Les larmes lui montaient aux yeux. Le grand cœur d'Oscar fut touché par ses larmes sincères.
— Écoute, voilà ce qu'on va faire. On va vous raccompagner chez vous. Tu ne peux pas marcher et rester là à attendre tes parents. Tu grimpes sur mon dos, on te pose chez toi avant de filer à notre rendez-vous. D'ailleurs, tu connais peut-être le café des Arcades ?
— Oui, répondit-elle en reniflant, c'est en face de chez moi.
— Ah ! C'est génial ! Au fait, je m'appelle...
— Oscar. Je ne sais pas pourquoi ni d'où mais je vous connais, répondit Léa dans un murmure en baissant le nez. Je sens qu'il y a un truc entre nous et vous aussi, dit-elle en pointant le doigt vers Théo.
— T'es sûre que tu ne t'es pas tapée la tête en tombant, Léa ? Amélie, appelle ses parents, elle m'inquiète.
— On ne vous a pas dit nos noms... Qui êtes-vous ? Pourquoi vous connaissez nos noms ?
Amélie commençait à paniquer. Ses parents lui avaient pourtant dit de ne pas parler aux inconnus. Elles allaient se faire enlever, on les retrouveraient en mille morceaux éparpillés dans la ville. Comme toujours son imagination débordante s'emballait. Elle fut ramener à la réalité par la voix de Léa.

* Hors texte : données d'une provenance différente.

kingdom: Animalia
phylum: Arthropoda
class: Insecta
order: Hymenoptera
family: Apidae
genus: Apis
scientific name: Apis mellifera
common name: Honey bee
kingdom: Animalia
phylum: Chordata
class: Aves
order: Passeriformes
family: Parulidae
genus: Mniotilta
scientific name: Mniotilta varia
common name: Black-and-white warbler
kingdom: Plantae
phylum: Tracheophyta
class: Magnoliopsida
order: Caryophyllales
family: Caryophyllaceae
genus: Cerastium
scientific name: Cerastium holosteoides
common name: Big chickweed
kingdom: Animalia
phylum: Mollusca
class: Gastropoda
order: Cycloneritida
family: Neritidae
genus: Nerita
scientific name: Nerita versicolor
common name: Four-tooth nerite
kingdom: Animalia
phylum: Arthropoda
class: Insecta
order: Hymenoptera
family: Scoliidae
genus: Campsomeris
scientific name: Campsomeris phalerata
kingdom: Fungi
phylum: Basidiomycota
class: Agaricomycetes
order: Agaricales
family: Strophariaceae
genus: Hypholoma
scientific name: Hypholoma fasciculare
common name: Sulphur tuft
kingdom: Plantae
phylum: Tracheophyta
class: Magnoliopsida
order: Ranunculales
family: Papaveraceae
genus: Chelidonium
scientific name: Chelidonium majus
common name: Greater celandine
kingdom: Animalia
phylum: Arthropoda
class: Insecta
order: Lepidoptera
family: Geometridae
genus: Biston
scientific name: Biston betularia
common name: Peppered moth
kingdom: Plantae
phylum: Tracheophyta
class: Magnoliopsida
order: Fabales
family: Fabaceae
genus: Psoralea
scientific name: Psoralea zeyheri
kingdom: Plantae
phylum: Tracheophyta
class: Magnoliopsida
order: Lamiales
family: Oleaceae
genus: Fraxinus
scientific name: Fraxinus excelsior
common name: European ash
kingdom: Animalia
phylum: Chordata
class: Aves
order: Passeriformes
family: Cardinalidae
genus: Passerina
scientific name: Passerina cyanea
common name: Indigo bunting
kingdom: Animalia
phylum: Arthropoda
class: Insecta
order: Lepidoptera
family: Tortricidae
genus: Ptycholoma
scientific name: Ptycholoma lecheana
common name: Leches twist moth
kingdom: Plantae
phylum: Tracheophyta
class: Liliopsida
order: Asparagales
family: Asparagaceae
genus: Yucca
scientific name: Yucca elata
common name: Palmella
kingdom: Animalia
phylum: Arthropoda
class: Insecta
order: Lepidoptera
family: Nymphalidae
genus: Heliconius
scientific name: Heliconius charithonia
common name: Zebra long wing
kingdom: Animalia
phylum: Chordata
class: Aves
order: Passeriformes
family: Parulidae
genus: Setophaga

— Calme-toi, Amélie. On n'a rien à craindre. C'est comme l'interro d'Histoire, c'est comme ça je le sais, je le sens. Vous connaissez une femme avec des yeux verts et or ? Je croyais qu'elle n'était, comme vous, qu'un rêve. Mais si vous êtes là, c'est qu'elle existe, demanda t-elle en regardant les deux hommes.
Oscar resta sans voix. Quelqu'un d'autre connaissait sa beauté secrète. Elle n'était pas qu'un songe.
Théo ouvrit la bouche mais aucun son ne sortit. Il fut le premier à reprendre ses esprits et murmura ce qu'il avait lu quelques minutes plus tôt sur l'affichette "Je vous attend au café des Arcades avec les deux gamines".